Section 5 tackles the repayment timeline. For massive infrastructure projects—like new pipelines or treatment plants—that are expected to last more than 35 years, the bill extends the maximum loan maturity date. Instead of being constrained by the standard term, these loans can now be repaid up to 55 years after the project is substantially completed. This is a huge financial advantage, as it spreads the repayment burden over a much longer period, lowering the annual costs for the utility and, ultimately, for the customer.

Building It Better, Building It Faster

Section 4 is about bringing construction into the 21st century. It explicitly authorizes the use of “collaborative project delivery methods” for WIFIA-funded projects. This includes design-build and construction management at-risk (CMAR) methods. In plain language, this means instead of the traditional method where design is finalized before a contractor is hired (often leading to costly change orders), the project owner, designer, and contractor can work together from the start.

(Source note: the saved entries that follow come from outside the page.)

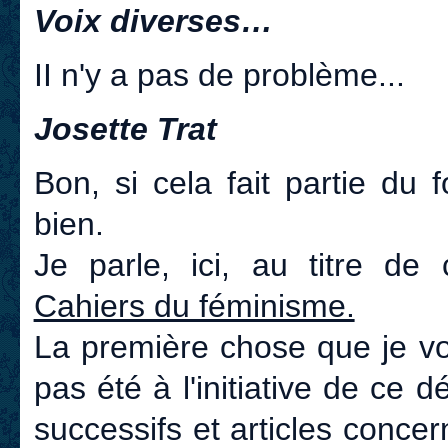
Voix diverses…
II n'y a pas de problème...
Josette Trat
Bon, si cela fait partie du
bien.
Je parle, ici, au titre de 
Cahiers du féminisme.
La première chose que je vo
pas été à l'initiative de ce d
successifs et articles conce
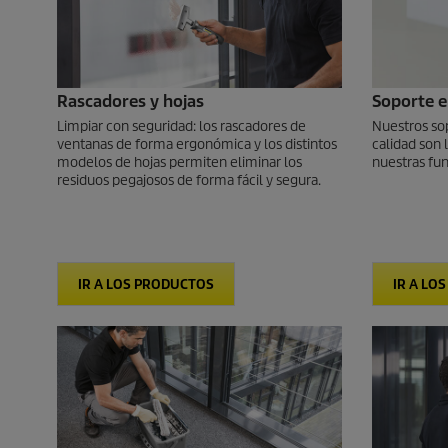
Rascadores y hojas
Soporte e
Limpiar con seguridad: los rascadores de
Nuestros so
ventanas de forma ergonómica y los distintos
calidad son 
modelos de hojas permiten eliminar los
nuestras fun
residuos pegajosos de forma fácil y segura.
IR A LOS PRODUCTOS
IR A LO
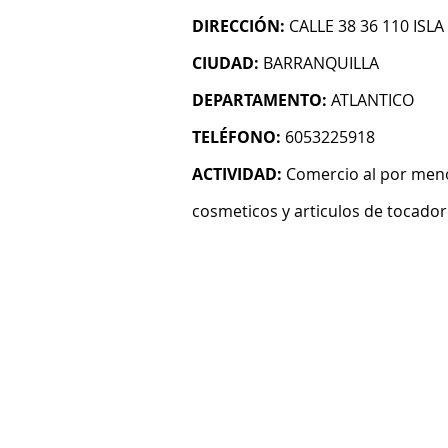
DIRECCIÓN:
CALLE 38 36 110 ISLA
CIUDAD:
BARRANQUILLA
DEPARTAMENTO:
ATLANTICO
TELÉFONO:
6053225918
ACTIVIDAD:
Comercio al por meno
cosmeticos y articulos de tocador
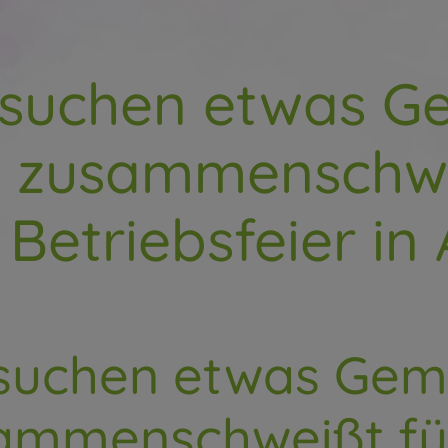
 suchen etwas Ge
 zusammenschwei
 Betriebsfeier i
 suchen etwas Gemü
ammenschweißt für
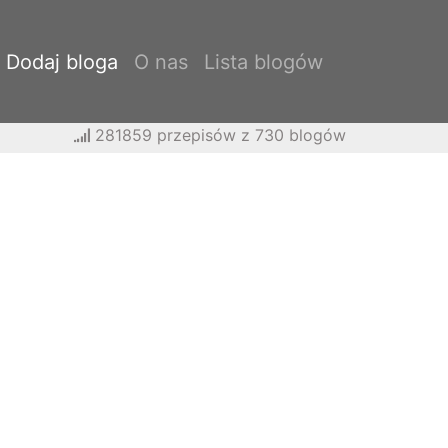
Dodaj bloga
O nas
Lista blogów
281859 przepisów z 730 blogów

For anyone who has ever dealt with a construction delay, this is good news. Design-build means a single contract covers both the design and construction, which typically reduces project timelines and risk. The bill mandates a study within 180 days to figure out how to best implement these methods and educate agency staff, showing a commitment to making projects more efficient.

The Fine Print: Budget and Oversight

Beyond the project-level changes, the bill also reauthorizes funding for the Army Corps of Engineers' water infrastructure financing program through Fiscal Year 2029 (Section 6), ensuring that this separate financing track remains available.

Section 7 clarifies the budgetary treatment of these loans. Because WIFIA loans are repaid using non-Federal revenue sources (like your water bill), the bill specifies that they must be treated as non-Federal for budgetary purposes. This is an accounting measure designed to make the program financially viable within federal budget rules, but it does mean the federal government is guaranteeing loans that could last over half a century. While the loans are expected to be repaid, the taxpayer is the ultimate backstop if a project defaults.

Finally, Section 8 requires new reports from the EPA, the Army Corps, and the Government Accountability Office (GAO). This oversight is critical, especially given the new flexibilities and expanded scope of the program. The GAO report, for instance, must now evaluate the implementation by the Secretary of the Army, ensuring accountability across the board.